Fecha
Autor
Javier Vicente (Director del Museo de la Evolución Humana)

El museo de la evolución humana de Burgos, tres meses después de su apertura

Nada más llegar al Museo, desde el hall de entrada, el visitante percibe una agradable sensación de vacío y luminosidad. El gran cubo de vidrio, que el arquitecto ha posado en mitad de recreaciones y fragmentos de naturaleza, encierra un espacio de transparencia muy acogedora. Conseguimos así que el visitante, antes que nada, se encuentre a gusto, predispuesto. La historia que tenemos que contarle -cómo la arqueología y la paleontología permiten deducir la evolución del género humano- exige que el entorno sea propicio.
La primera pista que facilita el Museo es una síntesis, marcada en tramos de millones de años, de las especies que han poblado el planeta. Son, podríamos decir, los protagonistas de nuestra historia y quienes han recorrido el camino de la evolución que, con zonas de luz y de sombra, ha conducido a lo que hoy somos. Un camino que, aunque visto retrospectivamente, nos va planteando preguntas sobre el futuro de la humanidad. Esta interactividad entre la prehistoria más remota y los retos que todavía no hemos vencido es, quizá, una de las reflexiones con la que el visitante abandonará el Museo.
museo de la evolución humana de Burgos

Pero no queremos hablar de lo que ha ido pasando en la secuencia de cientos de miles de años, sino de lo que ha pasado en el Museo de la Evolución Humana desde su inauguración, a mediados de julio, por S.M. la Reina Doña Sofía. Y vamos a hacerlo por boca de los noventa mil visitantes registrados en los primeros tres meses de funcionamiento. Primera constatación: el Museo interesa y, en cierto modo, sorprende. Interesa la historia evolutiva y también cómo se cuenta, a través de una diversidad de recursos museográficos que en conjunto conforman una visita atractiva a la que -así nos lo dicen- hay que dedicar no menos de un par de horas. El Museo sorprende porque no se parece a ningún otro. Esta singularidad nos planteaba alguna duda antes de la apertura: la evolución humana, tanto en términos de cambios biológicos como de conquista del conocimiento, ¿será contenido suficiente -nos preguntábamos- para cubrir las expectativas del visitante?. Pues bien, lo que nos vienen diciendo es que nada puede interesar más que las clásicas preguntas existenciales y, en el Museo, se facilitan algunas claves para resolverlas.

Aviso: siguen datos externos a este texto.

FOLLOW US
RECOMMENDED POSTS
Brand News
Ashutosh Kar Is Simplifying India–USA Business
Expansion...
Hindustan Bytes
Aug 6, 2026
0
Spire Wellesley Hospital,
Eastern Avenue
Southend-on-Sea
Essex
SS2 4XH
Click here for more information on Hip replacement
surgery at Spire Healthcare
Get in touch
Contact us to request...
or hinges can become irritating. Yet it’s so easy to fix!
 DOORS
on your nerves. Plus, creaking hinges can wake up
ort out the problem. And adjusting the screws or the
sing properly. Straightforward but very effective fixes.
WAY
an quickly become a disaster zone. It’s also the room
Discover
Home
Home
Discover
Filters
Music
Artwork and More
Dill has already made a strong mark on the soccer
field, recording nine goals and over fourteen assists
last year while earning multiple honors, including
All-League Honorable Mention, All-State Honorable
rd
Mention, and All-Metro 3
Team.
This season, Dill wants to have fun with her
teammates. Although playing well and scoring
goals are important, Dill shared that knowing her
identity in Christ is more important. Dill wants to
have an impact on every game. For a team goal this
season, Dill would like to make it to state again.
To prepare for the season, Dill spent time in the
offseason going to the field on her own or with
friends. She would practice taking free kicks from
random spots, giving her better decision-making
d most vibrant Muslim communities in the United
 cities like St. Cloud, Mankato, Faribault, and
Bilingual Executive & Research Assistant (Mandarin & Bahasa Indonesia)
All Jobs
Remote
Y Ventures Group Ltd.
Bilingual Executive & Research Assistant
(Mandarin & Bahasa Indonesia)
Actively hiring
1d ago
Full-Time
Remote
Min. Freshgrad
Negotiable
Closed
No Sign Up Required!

Otra consideración interesante es que, en los museos de última generación, se busca el equilibrio entre el continente arquitectónico y los contenidos temáticos, corrigiendo el excesivo protagonismo que han venido teniendo edificios que parecían concebidos para escalar puestos en el ranking de museos icónicos. Pero, no hay que confundirse, esa mayor mesura no tiene porqué implicar una arquitectura carente de interés. El Museo de la Evolución Humana quiere ser discreto o -como dicen algunos expertos- silencioso por el exterior a fin de conseguir un espacio sugestivo en el interior, que es precisamente donde se narra el discurso museológico. Este objetivo creemos haberle conseguido de la mano de la arquitectura de Juan Navarro Baldeweg, pues -como decíamos- su carácter diáfano acoge muy bien al visitante y no le encierra entre cuatro paredes, sino que le permite seguir disfrutando de un entorno luminoso y de los espacios abiertos que, en cierto modo, han sido el escenario de las peripecias de las sucesivas especies de homínidos.

Interesa la historia evolutiva y también cómo se cuenta, a través de una diversidad de recursos museográficos que en conjunto conforman una visita atractiva

En el curso del recorrido por las cuatro plantas expositivas, en total 6.000 metros cuadrados, a cada visitante le han llamado más la atención unas instalaciones que otras. Pero en algo hay coincidencia general: contemplar de cerca los fósiles originales de homo antecessor y de homo heidelbergensis, rodeados de fósiles de la fauna a la que se enfrentaron y de las armas y herramientas que fabricaron, es un experiencia única. En general, gusta mucho adentrarse en la bodega del Beagle para escuchar las observaciones que Darwin iba haciéndose sobre las variantes del entorno botánico y animal. También impresiona la Galería de la Evolución, desde la que nos observan diez reproducciones hiperrealistas de otros tantos seres prehistóricos, a los que devolvemos una mirada llena de asombro. Sabemos que ocuparon nuestro mismo hábitat hace millones de años, pero las distancias temporales se acortan cuando el visitante se compara (más alto-más bajo, más fuerte-más débil...) a escasos centímetros de distancia. Una interesante manera de comparar la diversidad.

Es curioso también, así nos lo dicen, verte envuelto por el fuego y descubrir que su uso ha permitido al hombre mejorar su propia constitución y, desde luego, su modo de vida. De ahí a la reflexión siguiente, comprobar que todavía no lo dominamos, nos permite situarnos justo en el trecho de un proceso evolutivo al que aún le faltan muchas etapas. Pero el fuego es un elemento instrumental, algo que la naturaleza nos ha dado y que hemos aprendido a utilizar. Otros aspectos presentes en el Museo, en cambio, nos hablan de lo que hemos sido capaces de crear el hogar, el adorno, el arte...) de la manera en que hemos organizado la obtención de recursos o la manera en que, a través de ritos funerarios, buscamos trascendernos. Todo ello, pues, muy lejano y a la vez muy próximo a nosotros mismos. Quizá en este vaivén, de cierto vértigo, esté la clave del conocimiento que el Museo quiere transmitirnos. Y la explicación de la aceptación de un proyecto que se sustenta en la aportación de los Codirectores de Atapuerca y en la decidida apuesta de la Comunidad Autónoma de Castilla y León, en un modelo de positiva interacción entre ciencia y sector público.